▶ _Passage to read_
+---+

Ten most distortionary energy subsidies

September 24, 2008, 10:51 pm
Source: Encyclopedia of Earth


Spiraling energy demand and rising environmental costs are growing concerns around the world. Governmental responses all too often involve issuing a torrent of energy plans, white-papers, and legislation. In an ideal world, government policies should work in tandem with market forces to achieve an adequate energy supply mix that is cleaner and more diverse than what preceded it. These synergies do not currently exist. In fact, there are thousands of government policies in place around the world that act counter to stated objectives with regard to energy security, diversification, and environmental protection.

The ten distortionary energy subsidies discussed below represent policies that, if corrected, would materially realign price signals to more effectively achieve energy market end goals. The list was generated with input from a variety of subsidy analysts around the world on distortionary subsidies and associated data.

Absence of charges on GHG emissions

Despite the absence of perfect knowledge on the precise pathway and timing of global climate change, the state of knowledge is certainly high enough, and the risks of inaction dire enough, to begin placing constraints on emissions of greenhouse gases worldwide. The continued absence of such constraints generates a large subsidy to certain energy resources, primarily fossil fuels. The economic results are skewed price signals that slow the needed diversification of energy demand. One political result of muddled price signals and policy uncertainty is a slew of equally misguided subsidies to competing energy resources such as nuclear or biomass. These perhaps well-intentioned subsidies enable the substitutes to avoid facing any form of market test to show that they are, in reality, the quickest and cheapest ways to provide energy services with a smaller carbon footprint. Properly integrating GHG constraints into the pricing of goods and services would provide a far more neutral playing field on which the thousands of possible solutions to reduce emissions could compete.

Current estimates for global carbon markets are roughly $28 billion in 2006, more than double the $12 billion in 2005. Under reasonable scenarios for carbon prices and required reductions modeled worldwide carbon markets would be on the order of $100 to $200 billion per year larger than they are now. Not all of this would be borne by energy markets, but a sizeable percentage would be.

Oil security

Pipelines, water transit chokepoints, and long supply lines all make global oil supplies (and increasingly natural gas as well) vulnerable to disruption. Supply disruptions and price spikes in oil markets have historically generated major economic dislocations, suggesting that public investments to reduce the impact of disruptions are likely rational and economic. Because other energy resources do not have these vulnerabilities, however, it is important that the cost of securing oil supplies be reflected in commodity prices and recovered from oil consumers. Often, it is not.

+---+

▶ _What you are asked to do_
In the piece on distortionary energy subsidies, list every factor it names as making global oil supplies vulnerable to disruption.

+---+

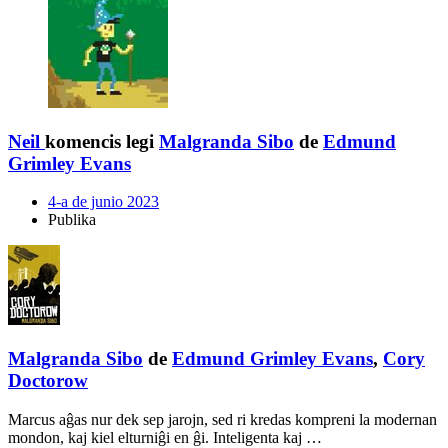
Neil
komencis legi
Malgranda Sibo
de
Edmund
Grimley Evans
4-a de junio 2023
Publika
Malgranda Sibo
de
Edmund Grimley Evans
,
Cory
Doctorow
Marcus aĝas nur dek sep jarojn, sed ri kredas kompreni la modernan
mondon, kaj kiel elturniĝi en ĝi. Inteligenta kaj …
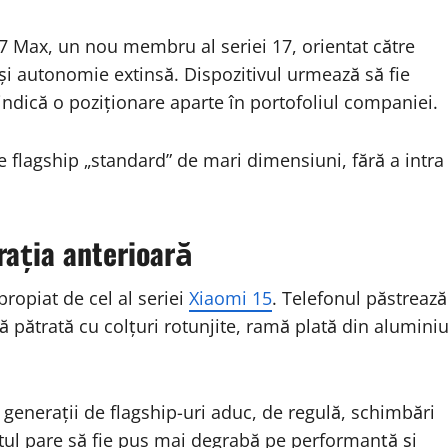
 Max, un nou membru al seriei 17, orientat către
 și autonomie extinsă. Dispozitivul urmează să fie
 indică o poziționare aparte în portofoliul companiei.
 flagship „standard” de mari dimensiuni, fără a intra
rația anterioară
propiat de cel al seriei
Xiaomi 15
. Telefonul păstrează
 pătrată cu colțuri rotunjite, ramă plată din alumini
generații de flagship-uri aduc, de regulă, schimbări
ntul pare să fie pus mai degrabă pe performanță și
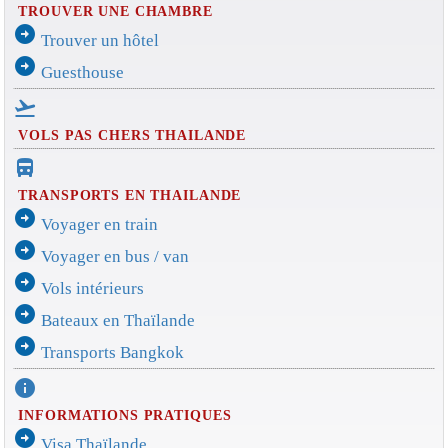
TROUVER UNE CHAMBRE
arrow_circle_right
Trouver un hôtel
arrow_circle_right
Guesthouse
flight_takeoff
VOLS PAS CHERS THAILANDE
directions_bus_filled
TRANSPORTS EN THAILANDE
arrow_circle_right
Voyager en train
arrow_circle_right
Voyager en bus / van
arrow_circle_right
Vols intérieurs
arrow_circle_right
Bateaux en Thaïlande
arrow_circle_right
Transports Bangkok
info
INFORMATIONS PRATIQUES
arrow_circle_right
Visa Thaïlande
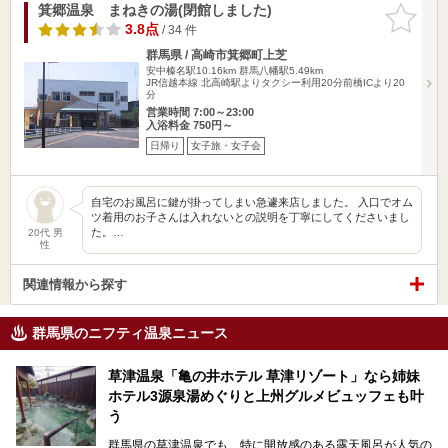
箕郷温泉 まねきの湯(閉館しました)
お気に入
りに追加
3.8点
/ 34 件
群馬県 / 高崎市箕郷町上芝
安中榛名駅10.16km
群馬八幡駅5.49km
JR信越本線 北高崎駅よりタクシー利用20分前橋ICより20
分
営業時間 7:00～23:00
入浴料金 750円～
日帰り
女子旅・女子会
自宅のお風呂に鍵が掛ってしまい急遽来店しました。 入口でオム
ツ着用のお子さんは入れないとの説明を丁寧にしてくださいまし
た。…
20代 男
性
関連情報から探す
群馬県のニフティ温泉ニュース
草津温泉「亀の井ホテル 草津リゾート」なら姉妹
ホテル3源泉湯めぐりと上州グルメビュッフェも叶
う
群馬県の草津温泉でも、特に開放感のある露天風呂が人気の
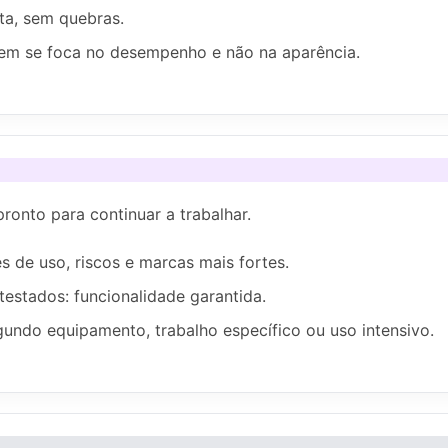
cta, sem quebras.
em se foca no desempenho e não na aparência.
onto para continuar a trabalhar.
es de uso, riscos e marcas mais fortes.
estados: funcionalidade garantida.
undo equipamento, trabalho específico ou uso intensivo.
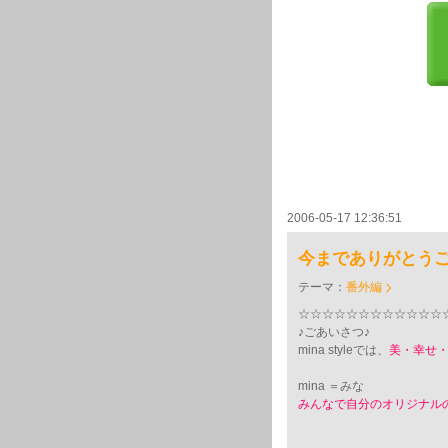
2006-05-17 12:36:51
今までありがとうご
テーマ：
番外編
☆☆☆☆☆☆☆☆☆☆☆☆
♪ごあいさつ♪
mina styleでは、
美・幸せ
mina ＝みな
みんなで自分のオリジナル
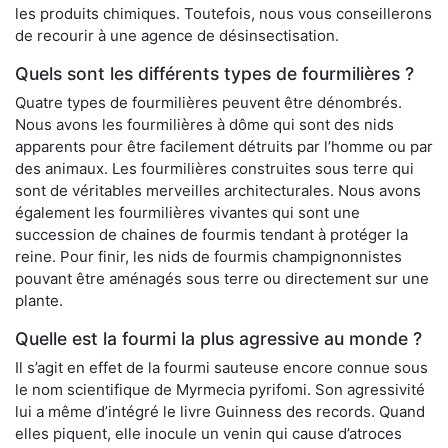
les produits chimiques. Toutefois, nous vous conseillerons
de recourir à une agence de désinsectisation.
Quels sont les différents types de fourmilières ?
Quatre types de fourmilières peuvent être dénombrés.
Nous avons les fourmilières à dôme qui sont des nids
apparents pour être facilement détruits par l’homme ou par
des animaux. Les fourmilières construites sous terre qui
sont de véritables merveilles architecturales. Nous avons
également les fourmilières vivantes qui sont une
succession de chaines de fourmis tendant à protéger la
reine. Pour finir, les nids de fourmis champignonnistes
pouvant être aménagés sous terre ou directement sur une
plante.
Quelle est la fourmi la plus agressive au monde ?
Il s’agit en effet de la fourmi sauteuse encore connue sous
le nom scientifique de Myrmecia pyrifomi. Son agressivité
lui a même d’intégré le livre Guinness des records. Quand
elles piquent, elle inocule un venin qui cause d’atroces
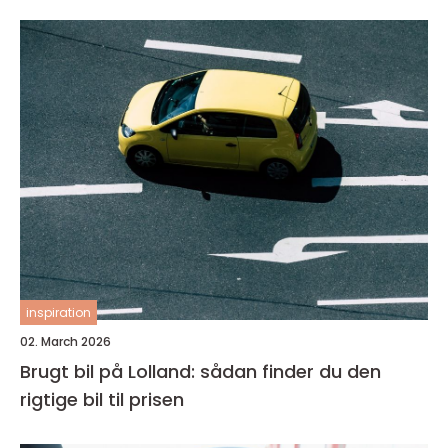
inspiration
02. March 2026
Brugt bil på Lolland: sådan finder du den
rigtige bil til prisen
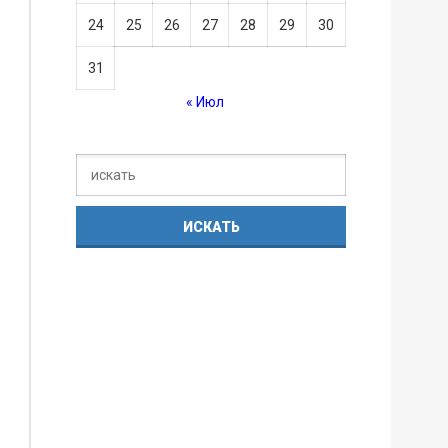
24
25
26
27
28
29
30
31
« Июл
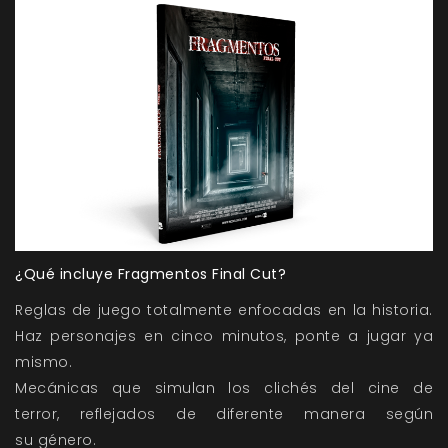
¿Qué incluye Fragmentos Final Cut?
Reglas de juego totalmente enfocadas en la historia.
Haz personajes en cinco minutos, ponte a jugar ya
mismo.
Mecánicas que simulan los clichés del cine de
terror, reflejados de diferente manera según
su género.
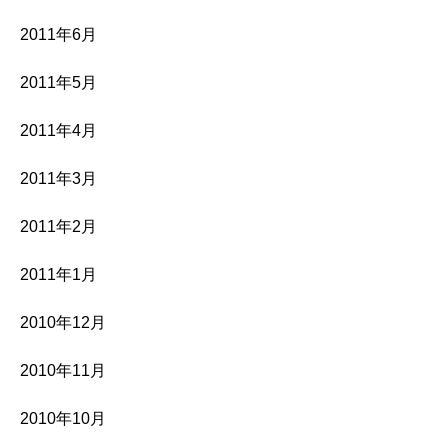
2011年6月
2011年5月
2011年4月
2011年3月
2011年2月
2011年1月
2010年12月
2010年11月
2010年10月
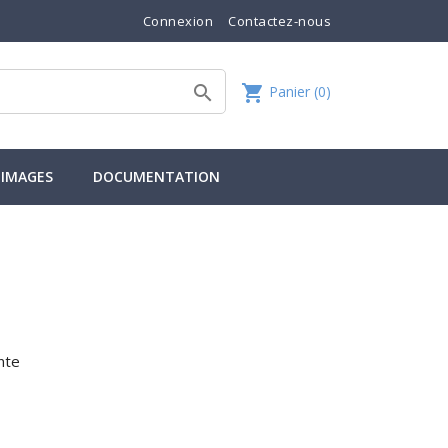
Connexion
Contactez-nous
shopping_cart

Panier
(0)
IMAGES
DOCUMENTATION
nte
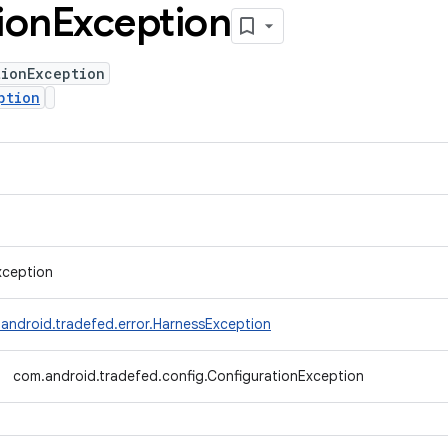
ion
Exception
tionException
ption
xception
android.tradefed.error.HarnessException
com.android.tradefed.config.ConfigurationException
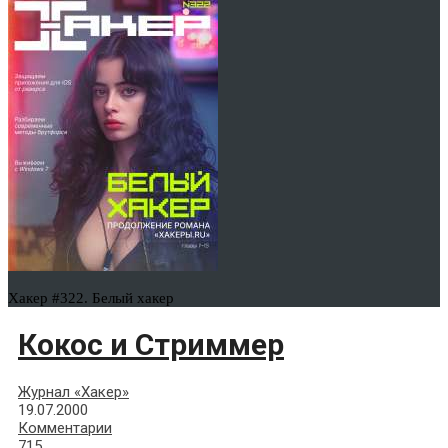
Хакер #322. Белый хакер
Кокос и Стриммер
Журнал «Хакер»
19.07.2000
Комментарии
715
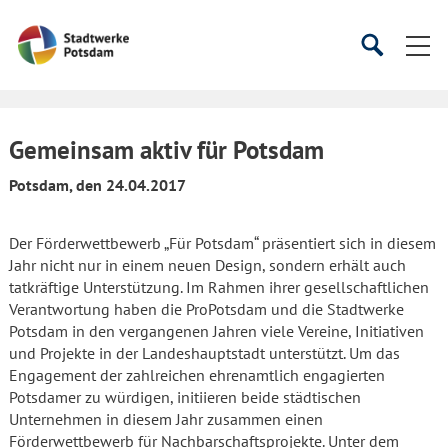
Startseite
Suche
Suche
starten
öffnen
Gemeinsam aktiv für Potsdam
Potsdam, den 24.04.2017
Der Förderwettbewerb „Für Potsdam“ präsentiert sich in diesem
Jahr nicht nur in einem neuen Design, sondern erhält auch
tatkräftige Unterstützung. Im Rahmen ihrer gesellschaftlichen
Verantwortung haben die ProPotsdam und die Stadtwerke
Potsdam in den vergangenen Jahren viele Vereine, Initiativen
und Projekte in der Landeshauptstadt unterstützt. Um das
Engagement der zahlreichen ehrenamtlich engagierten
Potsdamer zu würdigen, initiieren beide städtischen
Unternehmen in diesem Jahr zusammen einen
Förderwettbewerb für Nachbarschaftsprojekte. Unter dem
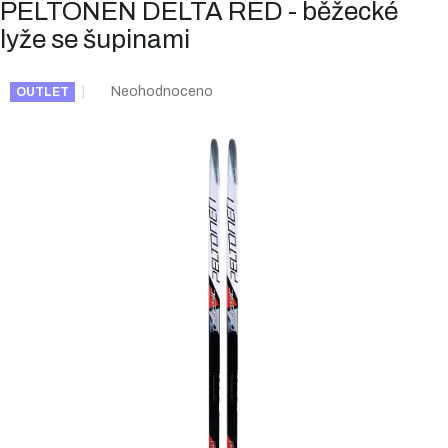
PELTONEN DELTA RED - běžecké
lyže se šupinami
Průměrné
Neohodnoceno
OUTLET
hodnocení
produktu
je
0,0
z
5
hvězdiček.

+---+

▶ _Answer for this exercise_
- Pipelines
- Water transit chokepoints
- Long supply lines